Je traverse actuellement une crise sans importance à base de « comment est-ce que je pourrais les intéresser avec une vie aussi chiante ? ».
En conséquence de quoi, en attendant que l’envie de vous raconter en long, en large et pas tout à fait de travers ma passionnante existence ne me revienne, j’ai pris de l’oxygène en vous écrivant ceci.
Et c’est fou comme ça m’a fait du bien…
Elle enroula ses pieds le long de l’imposant rideau blanc. Si elle regardait vers le bas de la tour, elle était envahie d’un léger vertige, mêlé à de la stupeur. Alors, elle s’accrocha encore plus fort à ce tissu solide qui ne semblait pas avoir de fin.
Là-bas, en dessous de ses pieds accrochés à leur rocher blanc, il y avait le périphérique et ses vagues de couleur dessinées par les feux des voitures. A droite la vague rouge. A gauche la vague jaune.
Comme deux routes parallèles et inconciliables.
Elle rêvait de prendre n’importe quel ustensile et de briser la grande vitre cachée derrière le rideau blanc. 12 ans qu’elle habitait là, 12 années de fantasmes sur l’air qu’elle respirerait si la fenêtre s’ouvrait. Comment était-il l’air du 33ième étage, à la sortie Clignancourt du périphérique extérieur ?
Etait-il différent de celui du 11ième ? Lui-même différent de celui du rez-de-chaussée ? Ou bien plus riche, plus enivrant que celui du périphérique intérieur ?
Elle regarda autour d’elle, pleine d’une furie toute nouvelle.
Et si c’était aujourd’hui que s’ouvrait la fenêtre ?
Elle furetait du regard, passant au crible tout objet susceptible de lui rendre ce service. 12 années à effleurer un mystère qui prenaient fin maintenant, accrochées à un rideau blanc.
Elle repoussa mentalement les candidatures du pouf en cuir marron, trop moelleux, de la télécommande et ses piles, trop rebondissantes, de l’encyclopédie en 3 volumes, trop lourde.
Elle fixa son choix sur l’écran de l’ordinateur, épais et solide, posé sur le buffet en acajou. Elle le soupesa une première fois et dodelina sa tête avec une petite moue d’acquiescement.
Poids parfait, prise en main idéale. Choix validé.
L’envoyer valser contre la fenêtre fut un jeu d’enfant. Le fracas succèda au silence. Les petits éclats se mélangèrent aux gigantesques et tout ne fût plus que verre brisé.
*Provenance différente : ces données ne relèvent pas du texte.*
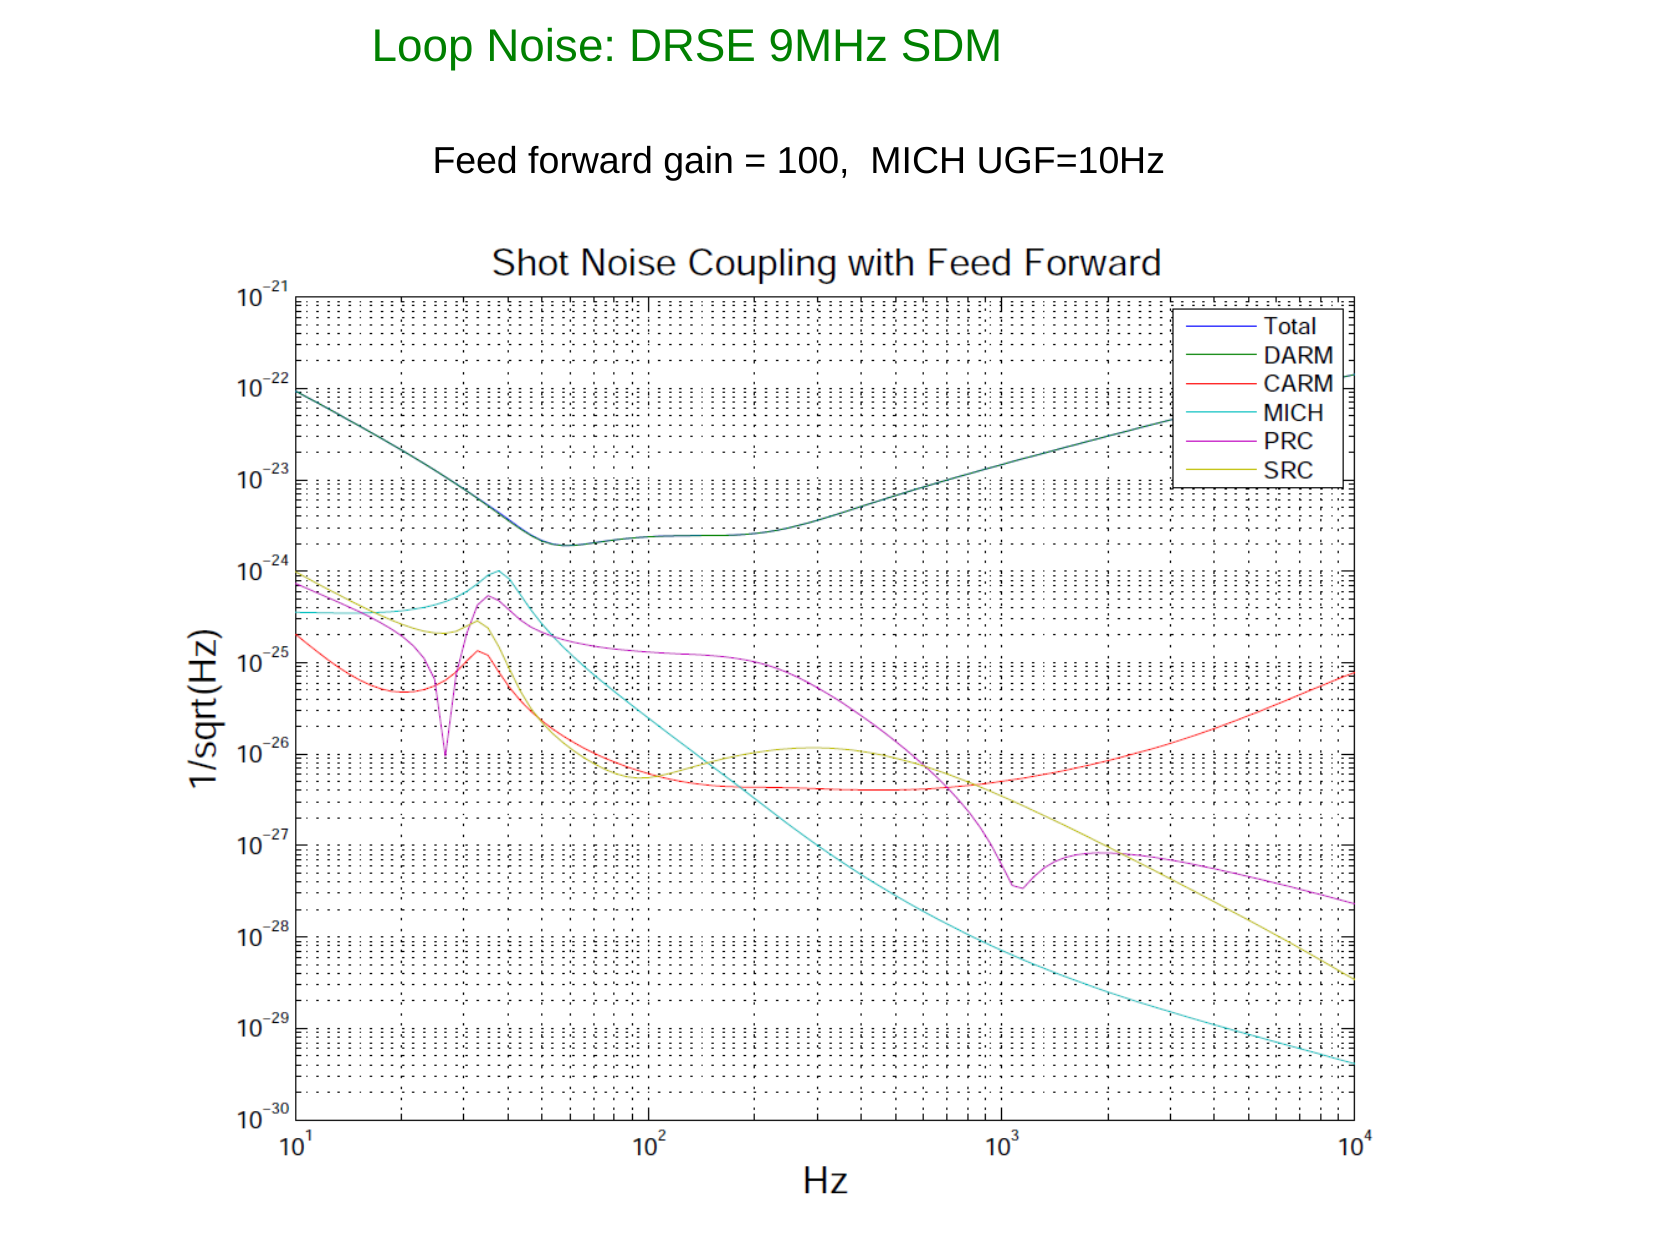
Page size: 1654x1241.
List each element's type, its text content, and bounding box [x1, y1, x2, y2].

text_box Loop Noise: DRSE 9MHz SDM [356, 12, 1018, 80]
text_box Feed forward gain = 100, MICH UGF=10Hz [417, 132, 1181, 190]
picture [171, 207, 1416, 1230]
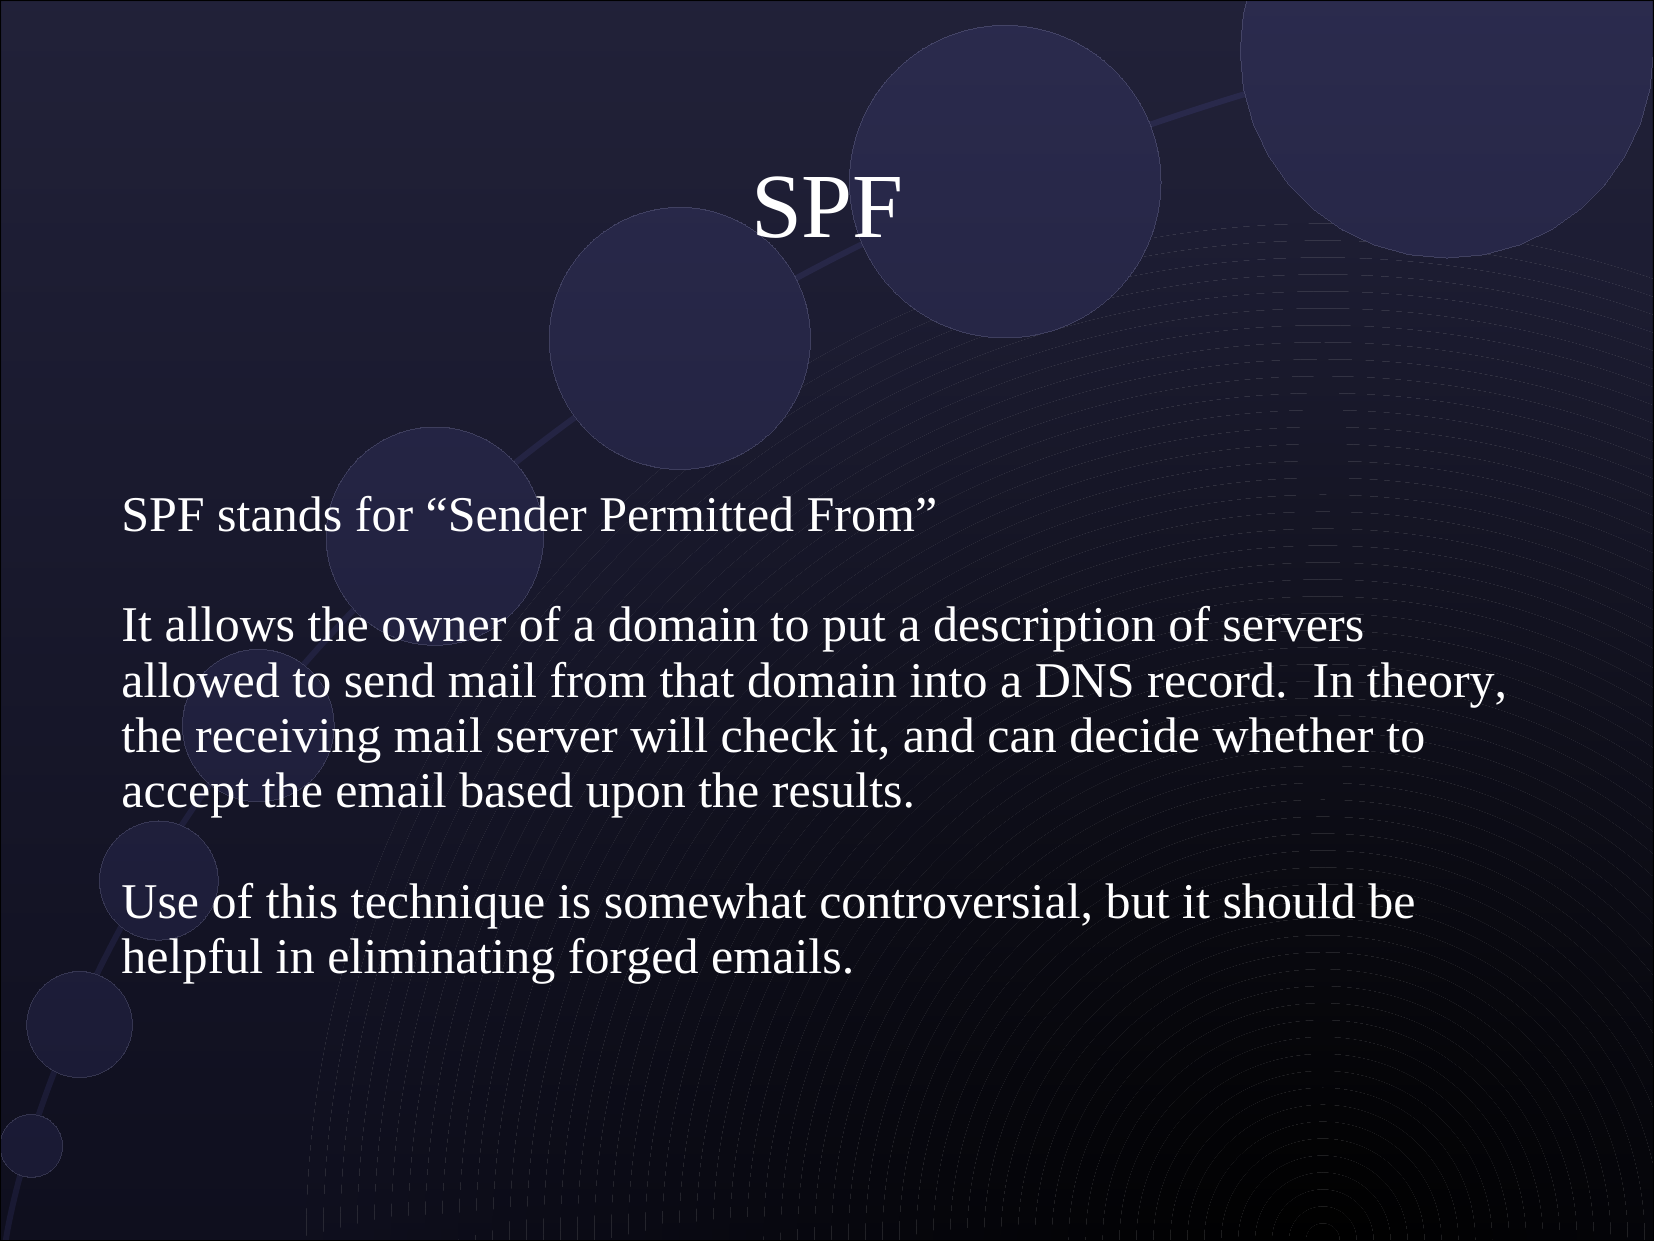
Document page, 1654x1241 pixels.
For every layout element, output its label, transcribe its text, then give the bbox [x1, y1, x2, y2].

title SPF [121, 102, 1534, 311]
subtitle SPF stands for “Sender Permitted From” It allows the owner of a domain to put a description of servers allowed to send mail from that domain into a DNS record. In theory, the receiving mail server will check it, and can decide whether to accept the email based upon the results. Use of this technique is somewhat controversial, but it should be helpful in eliminating forged emails. [121, 344, 1534, 1127]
Avant d’être étouffée de ciel et de vent, elle trouva le cratère plutôt seyant, joliment abîmé dans ses contours.
L’air s’engouffra dans ses poumons, lui égratignant les lèvres, le cou et ses mains blêmes qu’elle porta à sa gorge dans la surprise. Sur son passage, il renversa la lampe bleue turquoise du salon.
Les rideaux s’envolèrent, l’enveloppant dans leur nuage cotonneux. Le vent ne cessait de s’imposer dans le trou béant de la vitre brisée, jusqu’à écraser son souffle, jusqu’à sacrifier ses propres mouvements, plaquée qu’elle était contre un bout du mur de verre fracassé.
En s’aidant d’un pan du rideau blanc, elle réussi à faire face au vide. Son regard descendit machinalement vers le périphérique. Toujours les deux mêmes vagues de ceux qui rentrent chez eux, parallèles et conformes.
Le rideau blanc était tout autour d’elle comme une barrière capable de la retenir du souffle de la tempête.
Elle prit une profonde respiration qui lui fit mal jusque dans le ventre. Jamais elle n’avait eu aussi froid dans les poumons, jamais elle n’avait encore tremblé de l’intérieur.
Et elle hurla ces 12 années de fenêtre fermée. Elle hurla l’enfermement, elle hurla le périphérique, elle hurla la vague jaune, la vague rouge et ses couleurs qui ne se mélangent pas, elle hurla la porte de Clignancourt et le périphérique extérieur.
Elle hurla jusqu’à ce que sa gorge ne saigne, jusqu’à ce qu’un filet de bave ne s’échappe de la prison de sa bouche. Elle hurla jusqu’à se sentir soulagée d’avoir mal.
Elle hurla et sur le périphérique, aucune voiture ne s’arrêta.